Repeat the listing verbatim. Drop any pictures.
== == ==
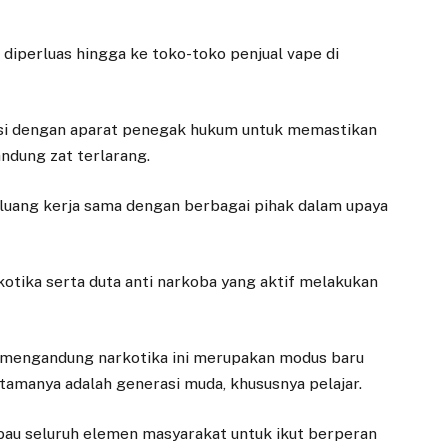
 diperluas hingga ke toko-toko penjual vape di
si dengan aparat penegak hukum untuk memastikan
ndung zat terlarang.
luang kerja sama dengan berbagai pihak dalam upaya
kotika serta duta anti narkoba yang aktif melakukan
a mengandung narkotika ini merupakan modus baru
tamanya adalah generasi muda, khususnya pelajar.
u seluruh elemen masyarakat untuk ikut berperan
== == ==
▶ [Exercise response]
 diperluas hingga ke toko-toko penjual vape di
si dengan aparat penegak hukum untuk memastikan
ndung zat terlarang.
luang kerja sama dengan berbagai pihak dalam upaya
kotika serta duta anti narkoba yang aktif melakukan
a mengandung narkotika ini merupakan modus baru
tamanya adalah generasi muda, khususnya pelajar.
u seluruh elemen masyarakat untuk ikut berperan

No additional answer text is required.